THE WIRE, April 2003

Zone K , Kopinski & Konikiewicz


Alto and tenor saxophonist Jan Kopinski has been leading Nottingham’s free-funk jazz quintet Pinski Zoo for 23 years. The group have just reconvened for an album and tour after two years set aside for the various solo projects. Kopinski’s collaboration with Polish keyboardist Wojtek Konikiewicz stretches back almost as far to the early 1980s, when they began a regular programme of touring and recording. This live set was recorded in February and March 2002 in Newcastle-upon-Tyne, Gainsborough and Nottingham. Kopinski has captured a big, open sound, even if it hasn’t enough reverb to fill between the instruments. Pinski Zoo’s drummer Steve Harris seals this trio with his perpetually suspended percussion smears. He keeps up a cascade of ringing snare and flashing cymbals, anticipating and facilitating the shifting momentum of their lengthy workouts. The trio share a vocabulary of jazz fusion, albeit with a gritty edge that discourages any backsliding. Though some of Konikiewicz’s sounds shimmy straight out of his keyboard’s standard settings booklet, his attack gives them a slightly distorted edge, and a crackling immediacy. Kopinski, meanwhile, sometimes smears his lines with electronic effects, wah-wah pedalling or harmonizing them into chortling abstraction. The opening “Corner Jam” is a tense 13 minute prowl that sprawls over into “Night To Dream”, with Kopinski ruffling his sore-flesh tone with a rough vibrato.
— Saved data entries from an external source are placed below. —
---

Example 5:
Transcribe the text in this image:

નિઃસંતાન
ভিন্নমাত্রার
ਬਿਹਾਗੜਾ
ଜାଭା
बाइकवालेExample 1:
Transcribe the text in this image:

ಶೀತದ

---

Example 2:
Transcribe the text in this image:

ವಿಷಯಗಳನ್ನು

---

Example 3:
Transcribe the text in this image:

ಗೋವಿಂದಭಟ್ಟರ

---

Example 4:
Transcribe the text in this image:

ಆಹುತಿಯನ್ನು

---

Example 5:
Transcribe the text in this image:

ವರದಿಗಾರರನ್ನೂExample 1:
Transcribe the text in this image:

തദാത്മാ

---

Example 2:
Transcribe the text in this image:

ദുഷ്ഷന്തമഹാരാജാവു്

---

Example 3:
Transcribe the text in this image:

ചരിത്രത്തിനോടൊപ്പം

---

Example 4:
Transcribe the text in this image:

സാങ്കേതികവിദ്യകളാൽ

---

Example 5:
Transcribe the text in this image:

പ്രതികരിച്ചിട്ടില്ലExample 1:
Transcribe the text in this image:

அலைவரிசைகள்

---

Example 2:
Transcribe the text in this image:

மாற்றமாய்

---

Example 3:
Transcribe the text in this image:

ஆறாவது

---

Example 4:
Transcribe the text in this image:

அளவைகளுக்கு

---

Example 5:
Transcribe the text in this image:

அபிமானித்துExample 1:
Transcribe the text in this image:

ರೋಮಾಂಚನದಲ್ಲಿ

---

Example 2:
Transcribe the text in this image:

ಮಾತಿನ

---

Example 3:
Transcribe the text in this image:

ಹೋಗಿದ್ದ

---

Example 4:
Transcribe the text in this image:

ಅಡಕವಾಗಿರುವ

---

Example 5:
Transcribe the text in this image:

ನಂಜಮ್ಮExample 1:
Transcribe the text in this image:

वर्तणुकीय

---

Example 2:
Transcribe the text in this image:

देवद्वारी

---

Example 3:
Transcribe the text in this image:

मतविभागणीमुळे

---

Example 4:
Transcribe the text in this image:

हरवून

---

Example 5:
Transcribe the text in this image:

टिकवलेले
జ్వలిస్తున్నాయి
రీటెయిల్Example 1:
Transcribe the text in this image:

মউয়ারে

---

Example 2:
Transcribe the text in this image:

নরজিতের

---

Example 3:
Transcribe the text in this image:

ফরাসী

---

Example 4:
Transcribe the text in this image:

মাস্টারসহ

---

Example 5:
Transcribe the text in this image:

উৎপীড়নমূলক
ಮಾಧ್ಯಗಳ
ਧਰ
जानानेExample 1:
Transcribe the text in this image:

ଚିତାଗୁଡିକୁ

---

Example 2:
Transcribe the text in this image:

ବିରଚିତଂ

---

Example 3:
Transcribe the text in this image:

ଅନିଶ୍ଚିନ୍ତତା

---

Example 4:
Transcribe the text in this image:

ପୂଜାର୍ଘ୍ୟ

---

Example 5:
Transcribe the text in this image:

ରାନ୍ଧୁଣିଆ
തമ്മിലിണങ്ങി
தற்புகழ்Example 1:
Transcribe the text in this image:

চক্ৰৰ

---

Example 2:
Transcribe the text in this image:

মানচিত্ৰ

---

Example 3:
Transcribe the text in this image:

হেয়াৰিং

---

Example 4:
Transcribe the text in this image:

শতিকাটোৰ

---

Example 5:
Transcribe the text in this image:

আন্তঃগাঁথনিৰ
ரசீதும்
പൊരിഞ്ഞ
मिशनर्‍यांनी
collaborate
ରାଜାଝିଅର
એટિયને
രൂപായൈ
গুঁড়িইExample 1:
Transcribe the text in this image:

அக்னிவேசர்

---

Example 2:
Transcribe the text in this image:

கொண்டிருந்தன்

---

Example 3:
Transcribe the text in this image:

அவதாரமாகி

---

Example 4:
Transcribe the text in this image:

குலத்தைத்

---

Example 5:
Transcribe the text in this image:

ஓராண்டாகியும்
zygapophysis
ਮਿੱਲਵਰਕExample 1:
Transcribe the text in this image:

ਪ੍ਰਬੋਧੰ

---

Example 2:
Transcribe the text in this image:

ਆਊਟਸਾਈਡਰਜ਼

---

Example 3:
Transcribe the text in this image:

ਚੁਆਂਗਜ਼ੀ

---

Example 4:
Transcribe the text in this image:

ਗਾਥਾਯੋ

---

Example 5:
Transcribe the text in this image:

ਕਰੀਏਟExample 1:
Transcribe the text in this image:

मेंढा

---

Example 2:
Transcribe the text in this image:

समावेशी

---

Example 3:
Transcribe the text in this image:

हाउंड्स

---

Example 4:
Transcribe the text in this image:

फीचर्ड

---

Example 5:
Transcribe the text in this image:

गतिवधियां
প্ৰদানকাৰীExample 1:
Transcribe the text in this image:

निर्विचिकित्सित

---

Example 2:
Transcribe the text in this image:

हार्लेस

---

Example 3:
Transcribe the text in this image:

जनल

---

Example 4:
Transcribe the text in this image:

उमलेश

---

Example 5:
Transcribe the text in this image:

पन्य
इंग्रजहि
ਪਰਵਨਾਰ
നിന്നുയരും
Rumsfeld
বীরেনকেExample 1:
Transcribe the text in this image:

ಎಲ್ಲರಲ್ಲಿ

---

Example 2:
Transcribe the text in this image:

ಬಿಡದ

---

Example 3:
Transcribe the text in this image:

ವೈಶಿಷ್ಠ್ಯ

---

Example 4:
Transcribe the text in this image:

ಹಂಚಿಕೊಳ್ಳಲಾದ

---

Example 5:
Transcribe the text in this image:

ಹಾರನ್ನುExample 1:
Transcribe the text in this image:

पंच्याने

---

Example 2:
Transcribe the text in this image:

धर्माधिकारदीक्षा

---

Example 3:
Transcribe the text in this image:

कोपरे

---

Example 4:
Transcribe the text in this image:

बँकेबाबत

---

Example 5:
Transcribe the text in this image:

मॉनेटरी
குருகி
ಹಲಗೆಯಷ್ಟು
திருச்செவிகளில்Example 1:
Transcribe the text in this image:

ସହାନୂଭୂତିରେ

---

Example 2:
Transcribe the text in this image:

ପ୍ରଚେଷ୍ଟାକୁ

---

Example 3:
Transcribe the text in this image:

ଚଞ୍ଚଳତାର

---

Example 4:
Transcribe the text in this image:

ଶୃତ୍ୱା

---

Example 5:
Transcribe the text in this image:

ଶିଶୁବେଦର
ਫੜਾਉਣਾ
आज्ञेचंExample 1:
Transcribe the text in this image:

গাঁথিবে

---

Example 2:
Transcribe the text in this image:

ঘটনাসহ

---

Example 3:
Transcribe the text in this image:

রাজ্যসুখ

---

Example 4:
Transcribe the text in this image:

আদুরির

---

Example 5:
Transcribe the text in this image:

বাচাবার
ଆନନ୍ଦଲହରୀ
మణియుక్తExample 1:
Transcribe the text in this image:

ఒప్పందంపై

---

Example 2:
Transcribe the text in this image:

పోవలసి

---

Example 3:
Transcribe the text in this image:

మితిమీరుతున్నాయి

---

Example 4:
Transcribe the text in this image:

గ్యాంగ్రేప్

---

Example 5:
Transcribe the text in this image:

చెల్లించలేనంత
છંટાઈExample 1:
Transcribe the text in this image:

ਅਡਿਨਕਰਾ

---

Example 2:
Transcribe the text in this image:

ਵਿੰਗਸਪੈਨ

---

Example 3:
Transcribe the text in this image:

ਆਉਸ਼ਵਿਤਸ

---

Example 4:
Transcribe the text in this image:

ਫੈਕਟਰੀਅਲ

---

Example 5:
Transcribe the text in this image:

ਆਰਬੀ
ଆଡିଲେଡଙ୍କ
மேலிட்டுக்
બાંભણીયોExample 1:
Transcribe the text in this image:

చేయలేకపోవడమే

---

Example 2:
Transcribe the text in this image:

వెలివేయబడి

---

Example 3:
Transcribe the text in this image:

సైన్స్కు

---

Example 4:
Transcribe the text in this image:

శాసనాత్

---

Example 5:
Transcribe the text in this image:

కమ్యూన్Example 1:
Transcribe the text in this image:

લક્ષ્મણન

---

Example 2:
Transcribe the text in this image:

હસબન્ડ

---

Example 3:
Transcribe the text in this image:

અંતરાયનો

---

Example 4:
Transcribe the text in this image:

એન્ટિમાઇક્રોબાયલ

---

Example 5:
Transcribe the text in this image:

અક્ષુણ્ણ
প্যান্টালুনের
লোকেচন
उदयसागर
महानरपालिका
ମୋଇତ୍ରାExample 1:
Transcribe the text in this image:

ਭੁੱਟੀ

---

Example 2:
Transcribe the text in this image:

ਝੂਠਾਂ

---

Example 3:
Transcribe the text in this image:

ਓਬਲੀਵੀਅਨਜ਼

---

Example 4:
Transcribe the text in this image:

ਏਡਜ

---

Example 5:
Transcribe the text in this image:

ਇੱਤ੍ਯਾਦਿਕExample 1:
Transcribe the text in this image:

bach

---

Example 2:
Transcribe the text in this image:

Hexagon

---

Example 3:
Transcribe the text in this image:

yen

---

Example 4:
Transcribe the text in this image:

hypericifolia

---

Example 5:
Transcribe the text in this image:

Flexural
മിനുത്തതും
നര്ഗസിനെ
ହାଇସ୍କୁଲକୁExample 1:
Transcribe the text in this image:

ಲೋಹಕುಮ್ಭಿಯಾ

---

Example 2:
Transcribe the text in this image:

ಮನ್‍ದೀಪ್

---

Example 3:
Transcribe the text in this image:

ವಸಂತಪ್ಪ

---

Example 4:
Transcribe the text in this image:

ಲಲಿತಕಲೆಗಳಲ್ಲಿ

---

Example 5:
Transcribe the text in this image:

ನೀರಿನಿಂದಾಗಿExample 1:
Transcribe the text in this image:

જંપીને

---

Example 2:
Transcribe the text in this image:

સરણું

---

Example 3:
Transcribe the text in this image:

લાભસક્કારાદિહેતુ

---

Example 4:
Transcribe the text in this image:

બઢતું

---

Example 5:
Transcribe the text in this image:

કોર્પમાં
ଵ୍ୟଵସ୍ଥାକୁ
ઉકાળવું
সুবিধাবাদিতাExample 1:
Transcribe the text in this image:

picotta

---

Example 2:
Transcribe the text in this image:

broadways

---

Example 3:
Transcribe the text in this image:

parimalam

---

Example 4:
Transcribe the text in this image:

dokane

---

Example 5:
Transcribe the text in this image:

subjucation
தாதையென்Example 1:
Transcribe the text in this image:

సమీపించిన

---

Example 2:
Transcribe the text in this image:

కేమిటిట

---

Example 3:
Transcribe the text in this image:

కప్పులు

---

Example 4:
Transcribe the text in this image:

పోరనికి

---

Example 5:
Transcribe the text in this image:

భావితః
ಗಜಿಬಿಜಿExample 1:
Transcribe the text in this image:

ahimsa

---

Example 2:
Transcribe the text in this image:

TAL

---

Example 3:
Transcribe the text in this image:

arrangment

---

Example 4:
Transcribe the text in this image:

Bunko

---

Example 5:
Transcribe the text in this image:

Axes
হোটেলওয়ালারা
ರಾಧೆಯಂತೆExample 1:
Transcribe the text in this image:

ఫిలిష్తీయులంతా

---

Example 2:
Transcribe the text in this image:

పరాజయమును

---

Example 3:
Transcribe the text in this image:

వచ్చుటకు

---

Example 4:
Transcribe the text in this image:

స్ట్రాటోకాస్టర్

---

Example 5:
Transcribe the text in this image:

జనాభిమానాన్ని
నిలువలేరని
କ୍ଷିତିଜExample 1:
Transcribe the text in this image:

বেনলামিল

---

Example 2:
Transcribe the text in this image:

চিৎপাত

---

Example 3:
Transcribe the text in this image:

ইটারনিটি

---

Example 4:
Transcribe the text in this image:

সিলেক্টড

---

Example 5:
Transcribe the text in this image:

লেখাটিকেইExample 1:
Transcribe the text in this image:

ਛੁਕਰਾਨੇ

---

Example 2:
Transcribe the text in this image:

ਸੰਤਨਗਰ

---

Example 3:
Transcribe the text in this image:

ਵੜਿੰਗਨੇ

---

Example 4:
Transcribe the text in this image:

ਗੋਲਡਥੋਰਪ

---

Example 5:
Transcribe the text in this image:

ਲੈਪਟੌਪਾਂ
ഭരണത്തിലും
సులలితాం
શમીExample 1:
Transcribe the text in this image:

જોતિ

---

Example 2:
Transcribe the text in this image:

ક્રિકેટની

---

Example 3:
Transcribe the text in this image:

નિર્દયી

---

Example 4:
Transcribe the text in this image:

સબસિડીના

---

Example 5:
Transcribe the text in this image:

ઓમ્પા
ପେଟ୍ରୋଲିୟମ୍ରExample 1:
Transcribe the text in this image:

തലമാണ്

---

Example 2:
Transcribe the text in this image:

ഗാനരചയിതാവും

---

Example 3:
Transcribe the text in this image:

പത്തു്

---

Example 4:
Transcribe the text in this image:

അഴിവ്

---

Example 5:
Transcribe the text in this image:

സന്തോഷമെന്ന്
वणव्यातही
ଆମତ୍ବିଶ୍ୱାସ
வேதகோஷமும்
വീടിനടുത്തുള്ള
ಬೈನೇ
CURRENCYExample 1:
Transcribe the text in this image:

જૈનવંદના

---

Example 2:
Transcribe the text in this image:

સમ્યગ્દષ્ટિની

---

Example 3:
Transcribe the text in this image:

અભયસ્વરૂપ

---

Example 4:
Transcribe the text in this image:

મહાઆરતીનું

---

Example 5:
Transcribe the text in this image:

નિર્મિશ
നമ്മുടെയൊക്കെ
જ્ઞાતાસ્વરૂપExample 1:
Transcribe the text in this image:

When he switches to alto for “Troika”, he’s more evidently in thrall on Ornette Coleman, as Harris underlines the track’s folksy bounce with a curtly snapping tattoo. The restful solo piano interlude of “Impresja XV” is soon erased in the closing standoff between Kopinski’s electronically distended saxophone and Konikiewicz’s quicksilver piano rushes.